Records from a data source
═══

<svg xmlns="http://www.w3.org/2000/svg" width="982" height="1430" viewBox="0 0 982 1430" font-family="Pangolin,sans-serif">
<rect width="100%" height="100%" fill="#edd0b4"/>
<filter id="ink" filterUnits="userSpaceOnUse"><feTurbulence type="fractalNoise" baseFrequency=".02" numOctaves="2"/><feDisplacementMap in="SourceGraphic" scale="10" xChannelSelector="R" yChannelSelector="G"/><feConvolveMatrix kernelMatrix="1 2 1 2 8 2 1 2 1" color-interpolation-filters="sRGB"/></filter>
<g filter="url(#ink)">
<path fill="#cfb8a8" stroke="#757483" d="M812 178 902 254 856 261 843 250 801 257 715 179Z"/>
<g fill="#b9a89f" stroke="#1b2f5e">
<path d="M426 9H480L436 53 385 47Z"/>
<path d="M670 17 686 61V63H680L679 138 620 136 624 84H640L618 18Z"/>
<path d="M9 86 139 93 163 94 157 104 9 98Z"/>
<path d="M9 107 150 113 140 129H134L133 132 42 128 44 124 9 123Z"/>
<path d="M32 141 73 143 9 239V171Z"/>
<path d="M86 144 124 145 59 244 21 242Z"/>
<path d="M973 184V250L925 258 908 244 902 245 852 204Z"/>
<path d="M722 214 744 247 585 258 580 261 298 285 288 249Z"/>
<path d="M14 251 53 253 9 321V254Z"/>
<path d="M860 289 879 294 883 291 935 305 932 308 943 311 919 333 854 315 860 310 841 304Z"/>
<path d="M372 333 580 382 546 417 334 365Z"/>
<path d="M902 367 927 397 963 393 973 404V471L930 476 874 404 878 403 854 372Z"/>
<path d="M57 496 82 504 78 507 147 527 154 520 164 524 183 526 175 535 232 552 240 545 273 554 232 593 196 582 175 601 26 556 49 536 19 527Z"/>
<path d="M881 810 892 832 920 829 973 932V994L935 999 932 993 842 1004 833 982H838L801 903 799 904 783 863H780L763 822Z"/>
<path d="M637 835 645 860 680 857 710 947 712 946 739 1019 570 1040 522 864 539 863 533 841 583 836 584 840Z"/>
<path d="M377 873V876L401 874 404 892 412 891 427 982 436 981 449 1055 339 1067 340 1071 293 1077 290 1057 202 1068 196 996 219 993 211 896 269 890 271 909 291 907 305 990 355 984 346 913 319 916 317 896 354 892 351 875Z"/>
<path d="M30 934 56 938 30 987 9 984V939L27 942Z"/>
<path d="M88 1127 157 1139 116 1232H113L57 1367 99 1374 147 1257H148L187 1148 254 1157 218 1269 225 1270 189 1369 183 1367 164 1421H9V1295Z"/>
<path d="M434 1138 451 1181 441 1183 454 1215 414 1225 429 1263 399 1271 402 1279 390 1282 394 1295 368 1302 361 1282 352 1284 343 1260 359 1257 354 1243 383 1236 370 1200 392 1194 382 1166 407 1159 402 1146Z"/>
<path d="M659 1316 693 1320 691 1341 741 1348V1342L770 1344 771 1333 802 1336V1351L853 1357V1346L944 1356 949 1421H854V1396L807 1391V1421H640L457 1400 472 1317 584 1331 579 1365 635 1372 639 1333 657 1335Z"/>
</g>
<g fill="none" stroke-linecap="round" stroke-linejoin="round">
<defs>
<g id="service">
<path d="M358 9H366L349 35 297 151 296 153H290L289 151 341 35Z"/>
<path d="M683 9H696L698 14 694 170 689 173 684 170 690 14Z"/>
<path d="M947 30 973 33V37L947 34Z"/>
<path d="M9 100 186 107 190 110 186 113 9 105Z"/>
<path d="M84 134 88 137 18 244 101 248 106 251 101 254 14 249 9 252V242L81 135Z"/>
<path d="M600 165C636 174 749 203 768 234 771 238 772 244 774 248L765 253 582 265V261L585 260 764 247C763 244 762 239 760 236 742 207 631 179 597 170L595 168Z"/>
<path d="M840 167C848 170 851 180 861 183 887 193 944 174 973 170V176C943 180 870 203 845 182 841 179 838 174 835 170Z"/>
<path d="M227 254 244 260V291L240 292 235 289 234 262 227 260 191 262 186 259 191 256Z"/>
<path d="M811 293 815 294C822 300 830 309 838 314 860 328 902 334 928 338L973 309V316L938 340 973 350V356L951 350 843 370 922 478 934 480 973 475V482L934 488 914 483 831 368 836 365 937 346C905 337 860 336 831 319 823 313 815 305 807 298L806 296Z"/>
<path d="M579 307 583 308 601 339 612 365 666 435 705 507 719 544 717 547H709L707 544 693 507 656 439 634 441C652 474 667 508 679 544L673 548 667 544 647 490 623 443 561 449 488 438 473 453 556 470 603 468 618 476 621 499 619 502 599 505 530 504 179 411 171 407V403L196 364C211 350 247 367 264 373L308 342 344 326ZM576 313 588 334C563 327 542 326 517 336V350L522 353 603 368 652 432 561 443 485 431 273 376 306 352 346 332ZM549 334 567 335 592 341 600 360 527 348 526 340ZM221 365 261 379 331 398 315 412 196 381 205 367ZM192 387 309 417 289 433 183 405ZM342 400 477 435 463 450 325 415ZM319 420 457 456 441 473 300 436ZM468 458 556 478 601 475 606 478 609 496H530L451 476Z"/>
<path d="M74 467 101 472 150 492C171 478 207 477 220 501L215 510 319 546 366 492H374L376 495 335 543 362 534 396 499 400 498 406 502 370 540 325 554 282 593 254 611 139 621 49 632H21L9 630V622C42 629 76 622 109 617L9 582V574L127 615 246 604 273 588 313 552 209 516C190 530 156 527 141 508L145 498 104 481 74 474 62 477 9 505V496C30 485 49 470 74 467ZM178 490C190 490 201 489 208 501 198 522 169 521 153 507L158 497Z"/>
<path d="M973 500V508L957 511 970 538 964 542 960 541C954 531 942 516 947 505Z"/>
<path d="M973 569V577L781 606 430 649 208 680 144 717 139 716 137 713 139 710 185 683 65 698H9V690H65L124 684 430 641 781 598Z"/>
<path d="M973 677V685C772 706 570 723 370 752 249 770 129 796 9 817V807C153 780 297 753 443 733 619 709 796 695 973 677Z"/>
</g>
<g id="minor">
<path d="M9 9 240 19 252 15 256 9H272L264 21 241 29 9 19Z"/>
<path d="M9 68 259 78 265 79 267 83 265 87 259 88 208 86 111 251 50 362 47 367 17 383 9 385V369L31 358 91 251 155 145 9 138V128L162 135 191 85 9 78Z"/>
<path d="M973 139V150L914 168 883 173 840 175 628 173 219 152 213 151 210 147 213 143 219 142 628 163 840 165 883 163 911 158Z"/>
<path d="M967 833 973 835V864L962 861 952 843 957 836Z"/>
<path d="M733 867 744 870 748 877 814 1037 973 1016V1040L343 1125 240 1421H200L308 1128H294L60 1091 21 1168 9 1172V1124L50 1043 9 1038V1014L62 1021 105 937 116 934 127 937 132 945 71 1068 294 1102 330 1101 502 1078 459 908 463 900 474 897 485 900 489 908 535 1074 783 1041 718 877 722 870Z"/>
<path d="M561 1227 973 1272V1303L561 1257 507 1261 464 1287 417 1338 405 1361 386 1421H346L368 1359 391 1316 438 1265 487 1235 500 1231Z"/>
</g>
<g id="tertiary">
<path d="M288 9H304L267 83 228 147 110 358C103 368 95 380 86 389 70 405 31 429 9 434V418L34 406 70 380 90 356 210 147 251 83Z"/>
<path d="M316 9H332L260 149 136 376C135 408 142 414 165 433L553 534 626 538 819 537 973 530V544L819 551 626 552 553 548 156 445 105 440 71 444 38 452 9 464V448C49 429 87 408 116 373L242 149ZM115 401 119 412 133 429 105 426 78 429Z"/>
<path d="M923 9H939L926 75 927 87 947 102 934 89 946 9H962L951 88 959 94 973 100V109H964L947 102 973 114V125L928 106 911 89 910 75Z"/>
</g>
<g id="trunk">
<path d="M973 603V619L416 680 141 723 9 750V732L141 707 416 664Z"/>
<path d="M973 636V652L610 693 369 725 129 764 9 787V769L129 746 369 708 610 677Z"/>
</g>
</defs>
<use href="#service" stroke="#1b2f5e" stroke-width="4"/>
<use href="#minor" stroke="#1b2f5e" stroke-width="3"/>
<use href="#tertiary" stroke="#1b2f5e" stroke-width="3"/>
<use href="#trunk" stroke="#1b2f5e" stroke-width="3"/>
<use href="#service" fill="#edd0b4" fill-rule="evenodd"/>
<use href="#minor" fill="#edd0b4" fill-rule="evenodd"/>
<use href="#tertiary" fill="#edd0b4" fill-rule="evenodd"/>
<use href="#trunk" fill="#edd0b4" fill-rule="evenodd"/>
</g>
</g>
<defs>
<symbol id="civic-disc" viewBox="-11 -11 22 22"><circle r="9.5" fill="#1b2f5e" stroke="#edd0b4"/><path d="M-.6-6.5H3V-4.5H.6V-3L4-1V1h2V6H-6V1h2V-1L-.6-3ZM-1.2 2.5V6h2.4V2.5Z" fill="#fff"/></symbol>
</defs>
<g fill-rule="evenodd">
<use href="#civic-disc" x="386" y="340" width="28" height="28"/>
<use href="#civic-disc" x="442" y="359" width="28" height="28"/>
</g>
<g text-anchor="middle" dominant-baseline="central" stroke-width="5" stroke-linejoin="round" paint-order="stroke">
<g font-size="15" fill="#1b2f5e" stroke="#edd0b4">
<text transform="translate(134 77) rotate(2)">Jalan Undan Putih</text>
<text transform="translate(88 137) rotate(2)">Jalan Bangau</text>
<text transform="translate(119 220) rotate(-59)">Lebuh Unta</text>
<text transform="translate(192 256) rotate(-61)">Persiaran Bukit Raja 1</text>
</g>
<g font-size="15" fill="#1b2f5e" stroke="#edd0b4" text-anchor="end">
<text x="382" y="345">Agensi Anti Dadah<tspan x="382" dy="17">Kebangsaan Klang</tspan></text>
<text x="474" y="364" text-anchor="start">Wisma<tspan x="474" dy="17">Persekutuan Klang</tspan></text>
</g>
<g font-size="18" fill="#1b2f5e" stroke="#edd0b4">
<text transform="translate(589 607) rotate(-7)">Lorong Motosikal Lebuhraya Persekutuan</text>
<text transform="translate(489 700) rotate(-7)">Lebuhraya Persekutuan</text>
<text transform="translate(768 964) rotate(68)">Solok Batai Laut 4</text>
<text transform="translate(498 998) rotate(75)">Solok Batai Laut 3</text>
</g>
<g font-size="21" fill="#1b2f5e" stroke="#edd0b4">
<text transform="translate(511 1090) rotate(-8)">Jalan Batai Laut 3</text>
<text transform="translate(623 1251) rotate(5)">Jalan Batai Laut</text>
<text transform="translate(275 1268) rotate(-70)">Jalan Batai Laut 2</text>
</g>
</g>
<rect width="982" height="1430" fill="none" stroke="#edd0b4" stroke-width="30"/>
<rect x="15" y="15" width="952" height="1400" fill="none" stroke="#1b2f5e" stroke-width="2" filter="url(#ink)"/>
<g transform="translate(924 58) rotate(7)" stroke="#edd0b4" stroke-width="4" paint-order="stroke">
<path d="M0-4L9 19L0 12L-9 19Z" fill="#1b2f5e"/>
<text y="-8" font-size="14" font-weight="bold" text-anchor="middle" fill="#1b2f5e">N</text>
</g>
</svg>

═══

* [What you should do]: Where a line of the records contains the word "round", copy that line.

* [Exercise output]:
<g fill="none" stroke-linecap="round" stroke-linejoin="round">
<g text-anchor="middle" dominant-baseline="central" stroke-width="5" stroke-linejoin="round" paint-order="stroke">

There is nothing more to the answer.